Вот только бы не сцапали дорогой отнюдь не французского подданного, а вполне российского террориста!..

Ну, это дело техники, как говорится.

VII

Так уж в эту июньскую неделю складывалось — бывал больше у Деренталей да у Деренталей. Собственно, делать было нечего: всё делалось теперь само собой, если, конечно, подпольную глухую возню и подготовку к грядущим битвам считать настоящим делом. Савинков, размышляя об этом, себя не переоценивал. Некоторая самоирония только прибавляла энергии. Не становиться же теперь, когда и силы ещё не собраны по волжским городам, в позу Керенского-Наполеона. Всему свой черёд — и московским арестам, и крови по берегам великой реки... и этим вот игриво-салонным разговорам при хорошем самоваре и при хорошем, под чаек, французском коньячке. Франция — далеко, и Франция — близко... Не столько сам Деренталь — Любовь Ефимовна при содействии того же галантного консула Гренара всё достаёт и совсем по-парижски, хоть и петербургская танцовщица, путает хмельное вино с хмельной беседой...

   — ...вы слышите меня, Борис Викторович, вы слышите?..

   — Я слышу вас, Любовь Ефимовна, я слышу.

   — А если слышите, так почему не поцелуете?

   — А потому, что уважаю мужскую дружбу Александра Аркадьевича, слишком уважаю...

Деренталь есть Деренталь. Выпивоха, увалень... и полнейшее равнодушие к своей скучающей жене. Всё парижское быстро заквасилось у него на русских ленивых дрожжах.

   — Не надо церемоний, друзья мои, — весь его сказ. — Не надо, дорогой Борис Викторович. Ради бога, целуйтесь. Мы ж с вами социалисты. Общественная собственность, социальное братство... ведь так?

   — Так, Саша, так, — ответила за Савинкова Любовь Ефимовна, ответила, может быть, слишком звучно и открыто, но вполне искренне.

Дуплетом было не менее звучное эхо за окном.

   — Опять маузеры?.. — отпрянула в сторону мужа Любовь Ефимовна.

   — Винтовка. Хоть и женского рода, а ого-го!..

Деренталь коньячок по-свойски потягивал, ему-то что. Значит, опять в обратную сторону, к Савинкову.

   — Женщина от страха... млеет, слышите, мужланы?!

Постреливали где-то за окном, но не очень часто. Видно, у большевиков кончались патроны...

   — Как и у нас, дорогая Любовь Ефимовна, как и у нас, — едва ли она заметила улыбку на его губах.

Деренталь по-прежнему коньячком занимался. А Любовь Ефимовна что могла сказать? Только одно:

   — Всё-таки вы несносный человек, Борис Викторович.

   — Вас-то не снести, Любовь Ефимовна? Помилуйте, вполне снесу, на ручках, если хотите.

   — Хочу! Хочу!

Она уже сидела у него на коленях, ожидая, когда ещё выше поднимут. Она была неподражаема в своей милой искренности, эта полупевица, полутанцовщица, полужена, полуэмансипе.

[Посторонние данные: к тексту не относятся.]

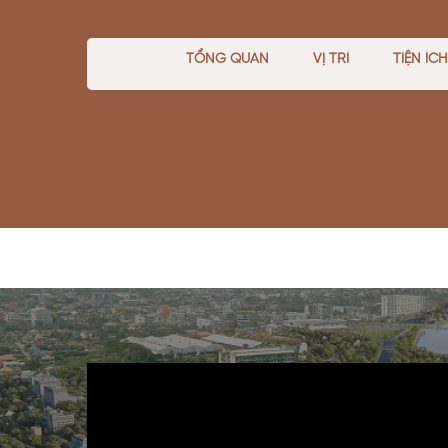
TỔNG QUAN
VỊ TRÍ
TIỆN ÍCH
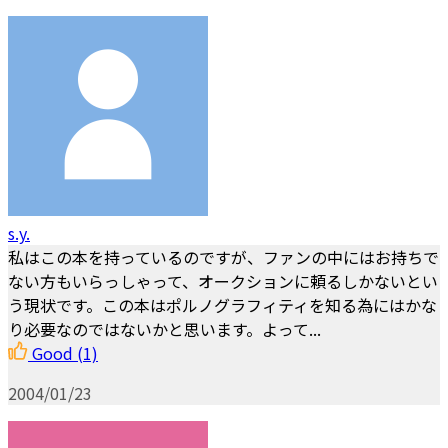
s.y.
私はこの本を持っているのですが、ファンの中にはお持ちで
ない方もいらっしゃって、オークションに頼るしかないとい
う現状です。この本はポルノグラフィティを知る為にはかな
り必要なのではないかと思います。よって...
Good
(1)
2004/01/23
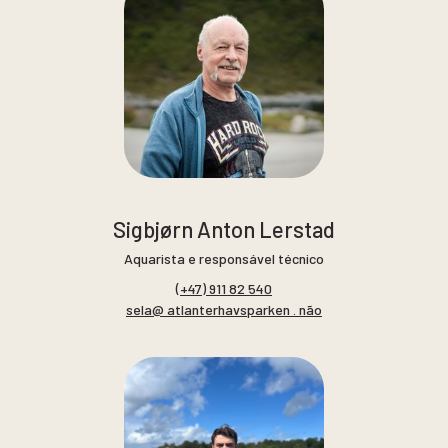
Sigbjørn Anton Lerstad
Aquarista e responsável técnico
(+47) 911 82 540
sela@ atlanterhavsparken . não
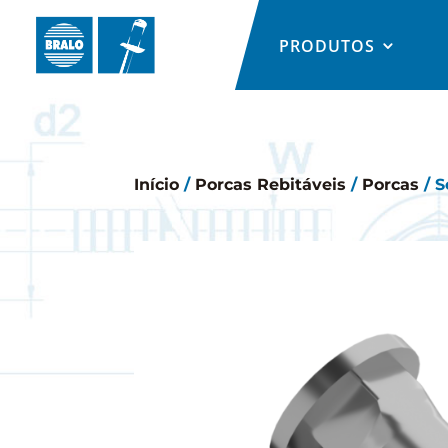
PRODUTOS
Início
/
Porcas Rebitáveis
/
Porcas
/ S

   — Что же вы меня не несёте? Неподъёмна?

   — В полном подъёме. Куда ж изволите?

   — В кровать! В тёплую кроватку, разумеется.

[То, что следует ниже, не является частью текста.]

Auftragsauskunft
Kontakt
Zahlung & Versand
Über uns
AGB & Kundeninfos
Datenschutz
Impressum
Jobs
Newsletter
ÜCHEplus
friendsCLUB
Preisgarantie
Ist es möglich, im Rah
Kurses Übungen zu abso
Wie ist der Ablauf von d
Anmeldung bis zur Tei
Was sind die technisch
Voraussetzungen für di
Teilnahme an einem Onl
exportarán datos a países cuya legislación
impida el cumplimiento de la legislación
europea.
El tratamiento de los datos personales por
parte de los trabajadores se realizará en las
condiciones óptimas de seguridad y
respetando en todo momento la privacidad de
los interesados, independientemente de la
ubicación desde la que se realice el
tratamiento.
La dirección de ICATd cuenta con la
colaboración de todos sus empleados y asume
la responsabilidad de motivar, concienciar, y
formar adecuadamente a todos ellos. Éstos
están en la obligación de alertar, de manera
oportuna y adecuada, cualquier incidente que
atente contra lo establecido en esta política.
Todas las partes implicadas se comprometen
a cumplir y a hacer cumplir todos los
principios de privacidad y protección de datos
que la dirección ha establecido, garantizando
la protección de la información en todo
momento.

Деренталь попивал из каких-то глухих дебрей ею же добытый коньяк и, в отличие от гостя и сожителя, посмеивался вполне открыто и благодушно. Всё это его не касалось. Жена? Любовница? Какая разница. Ведь жизнь — игра, не так ли, милые-хорошие?

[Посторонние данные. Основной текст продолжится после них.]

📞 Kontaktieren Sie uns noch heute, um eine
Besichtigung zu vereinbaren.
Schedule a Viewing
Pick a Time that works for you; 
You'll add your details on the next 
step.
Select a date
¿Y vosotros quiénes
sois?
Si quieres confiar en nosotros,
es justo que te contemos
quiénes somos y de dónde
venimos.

   — Не так... — вроде как его мысли читали, но совсем о другом: — Не так вы меня берёте!

   — А как же, позвольте вас спросить?

   — Женщин не спрашивают. Женщин берут и...

   — ...и?..

   — Люляют!

Деренталю после нескольких отличнейших рюмочек весело:

   — Ну и язык у тебя, Любаша!

   — А что — язык? Что, Сашенька?..

Она спрыгнула с одних коленей и перескочила на другие.

   — Разве плох язычок? Разве не вкусен, мой гадкий, совсем не ревнивый Сашенька?..

   — Люба-аша! Не кусайся. Хищница!

   — Да, хищная... потому что жить мне осталось... — она замялась. — Всего лет восемьдесят.